::: TEXT

"Mistletoe"  is an original Christmas song written and performed by Colbie Caillat. It was co-written by Caillat's friend and former manager, Stacy Blue, and producer Mikal Blue. "Mistletoe" was released as a standalone single on November 20, 2007. A re-recorded version of the song was included on Caillat's 2012 holiday album, Christmas in the Sand.

Composition
"Mistletoe" was composed in the key of C Major and set to a "moderately slow" tempo of 60 BPM. Caillat's vocals range from G through C. The song discusses the experience of spending Christmas time without family or loved ones and represents a "slower paced romantic song" in contrast to the other, generally uptempo, original tracks on Christmas in the Sand.

Release
The original 2007 version of the song was produced by Mikal Blue and released as a digital download single on November 20, 2007. This recording was also included on the 2008 compilation album, The Essential Now That's What I Call Christmas. In 2012, Caillat recorded a new version produced by her father, Ken Caillat, for her holiday album, Christmas in the Sand.

::::::
::: SUPPLIED RECORDS

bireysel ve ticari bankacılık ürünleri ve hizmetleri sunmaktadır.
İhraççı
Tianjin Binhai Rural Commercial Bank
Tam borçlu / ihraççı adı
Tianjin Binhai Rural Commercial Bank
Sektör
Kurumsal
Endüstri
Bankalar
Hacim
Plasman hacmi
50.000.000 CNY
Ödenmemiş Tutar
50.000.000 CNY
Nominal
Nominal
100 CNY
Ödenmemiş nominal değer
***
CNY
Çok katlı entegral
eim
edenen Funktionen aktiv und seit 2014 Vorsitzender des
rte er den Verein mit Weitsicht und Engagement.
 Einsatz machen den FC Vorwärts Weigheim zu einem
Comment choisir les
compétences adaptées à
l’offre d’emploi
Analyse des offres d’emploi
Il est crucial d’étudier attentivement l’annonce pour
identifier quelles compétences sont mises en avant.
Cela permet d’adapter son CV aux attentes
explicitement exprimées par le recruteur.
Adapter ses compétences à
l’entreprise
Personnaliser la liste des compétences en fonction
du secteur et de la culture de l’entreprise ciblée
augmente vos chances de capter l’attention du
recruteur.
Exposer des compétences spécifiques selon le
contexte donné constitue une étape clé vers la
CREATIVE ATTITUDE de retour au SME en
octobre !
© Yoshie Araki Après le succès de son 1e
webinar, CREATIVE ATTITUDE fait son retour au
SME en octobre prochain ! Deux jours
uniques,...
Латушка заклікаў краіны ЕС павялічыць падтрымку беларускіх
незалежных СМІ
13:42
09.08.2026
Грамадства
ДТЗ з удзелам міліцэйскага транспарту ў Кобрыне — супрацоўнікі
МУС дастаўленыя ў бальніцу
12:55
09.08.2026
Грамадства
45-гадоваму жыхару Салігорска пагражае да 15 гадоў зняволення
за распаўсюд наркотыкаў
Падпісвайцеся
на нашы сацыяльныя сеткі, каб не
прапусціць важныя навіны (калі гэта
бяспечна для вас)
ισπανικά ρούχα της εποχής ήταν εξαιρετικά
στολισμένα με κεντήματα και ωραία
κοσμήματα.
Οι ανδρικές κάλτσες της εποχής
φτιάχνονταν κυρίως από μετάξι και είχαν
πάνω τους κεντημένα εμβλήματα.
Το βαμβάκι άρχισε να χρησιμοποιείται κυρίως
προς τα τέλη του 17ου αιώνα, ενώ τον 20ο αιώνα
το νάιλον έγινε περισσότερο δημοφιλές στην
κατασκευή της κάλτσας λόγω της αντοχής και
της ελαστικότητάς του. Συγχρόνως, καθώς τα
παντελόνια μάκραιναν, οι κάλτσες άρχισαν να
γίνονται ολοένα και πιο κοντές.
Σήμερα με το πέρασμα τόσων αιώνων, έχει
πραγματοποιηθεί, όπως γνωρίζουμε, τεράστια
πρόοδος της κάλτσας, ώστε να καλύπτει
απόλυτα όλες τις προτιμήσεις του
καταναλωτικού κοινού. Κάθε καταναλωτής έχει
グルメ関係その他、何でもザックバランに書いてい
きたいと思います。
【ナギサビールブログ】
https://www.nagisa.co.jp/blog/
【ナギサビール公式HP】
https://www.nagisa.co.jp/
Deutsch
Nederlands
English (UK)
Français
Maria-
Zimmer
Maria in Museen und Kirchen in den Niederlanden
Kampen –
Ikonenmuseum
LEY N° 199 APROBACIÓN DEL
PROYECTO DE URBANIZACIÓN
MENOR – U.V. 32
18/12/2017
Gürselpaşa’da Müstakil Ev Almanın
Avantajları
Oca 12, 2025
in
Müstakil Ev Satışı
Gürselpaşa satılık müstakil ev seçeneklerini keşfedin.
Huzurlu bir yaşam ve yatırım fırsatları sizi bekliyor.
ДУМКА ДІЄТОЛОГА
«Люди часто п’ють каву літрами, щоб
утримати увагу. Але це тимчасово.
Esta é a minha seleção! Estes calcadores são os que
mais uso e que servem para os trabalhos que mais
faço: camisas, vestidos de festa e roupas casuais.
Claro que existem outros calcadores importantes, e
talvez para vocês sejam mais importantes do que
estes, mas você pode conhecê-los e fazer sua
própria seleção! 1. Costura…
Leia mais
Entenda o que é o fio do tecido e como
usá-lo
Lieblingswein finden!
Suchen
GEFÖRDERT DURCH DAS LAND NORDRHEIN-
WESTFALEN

::::::

## YOUR GOAL
Repeat the part of the text about the song "Mistletoe" that begins at the words "Composition" and ends after "on Christmas in the Sand.", swapping "loved ones" for "close friends".

## SOLUTION TO THIS TASK
Composition
"Mistletoe" was composed in the key of C Major and set to a "moderately slow" tempo of 60 BPM. Caillat's vocals range from G through C. The song discusses the experience of spending Christmas time without family or close friends and represents a "slower paced romantic song" in contrast to the other, generally uptempo, original tracks on Christmas in the Sand.